**What you should do**
Reproduce the listing below exactly. Pictures do not belong in the copy.

**Data for review**
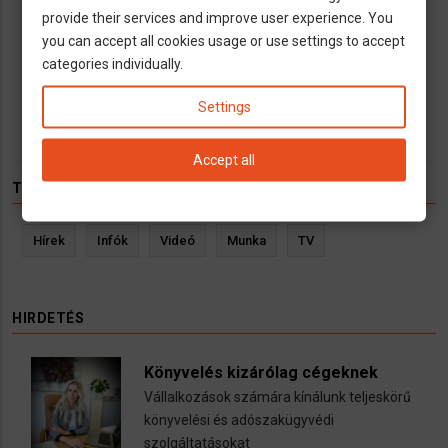
provide their services and improve user experience. You
Gyula
Szeged
Pécs
Budapest
Tatabánya
you can accept all cookies usage or use settings to accept
Győr
Kaposvár
Zalaegerszeg
Körmend
categories individually.
Rosenheim
München
Augsburg
Stuttgart
Karlsruhe
Köln
Essen
Dortmund
Settings
Accept all
TÉMÁK
Hírek
Infók
Videó
Munka
TV
HIRDETÉS
Könyvelés kizárólag cégeknek
Vállalkozások számára kínálunk teljeskörű
könyvelési és adószakügyvédi
szolgáltatásokat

**Exercise response**
provide their services and improve user experience. You
Gyula
Szeged
Pécs
Budapest
Tatabánya
you can accept all cookies usage or use settings to accept
Győr
Kaposvár
Zalaegerszeg
Körmend
categories individually.
Rosenheim
München
Augsburg
Stuttgart
Karlsruhe
Köln
Essen
Dortmund
Settings
Accept all
TÉMÁK
Hírek
Infók
Videó
Munka
TV
HIRDETÉS
Könyvelés kizárólag cégeknek
Vállalkozások számára kínálunk teljeskörű
könyvelési és adószakügyvédi
szolgáltatásokat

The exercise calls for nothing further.